Think how the Egyptians must feel about it! Methos snapped at himself, and asked the sailor, “Are any ships sailing as far as Thebes?”
The sailor eyed him suspiciously. “If you wish to sail there, stranger, you’d better have a Hyksos scroll of safe passage. Otherwise,” he added with a shrug, “your best bet is to walk.”
Walk.
Ah well, if he followed the Nile, he would come across villages where he could find food and drink in exchange for stories of the outside world. And it wasn’t, Methos thought wryly, as though he had any pressing engagements or a scarcity of time.
Walk it would be.
Several days later, Methos sat on the banks of the Nile, resting his feet, watching the never-ending flow of water rippling in the late morning sunlight, and envying the waterbirds riding the currents with seeming ease.
Until a crocodile grabs them. No free rides in this world.
Cynical.
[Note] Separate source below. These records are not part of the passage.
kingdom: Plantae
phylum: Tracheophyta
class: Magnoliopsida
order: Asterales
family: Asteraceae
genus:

But then, he had grown mightily tired of walking, and mightily disheartened by everything he’d seen.
Yes, the pyramids still stood, gleaming in the sun as they had since the long-past days when they’d been built (he had been there for some of that process; amazing how, even with that large workforce, they had moved those great blocks of stone so swiftly); no mere foreign occupation would harm them.
But Memphis, celebrated Memphis, was now but a shadow of its former glory: The Hyksos had sacked it pretty thoroughly during their first invasion a hundred years back, and the city—what was left of it—had clearly never recovered.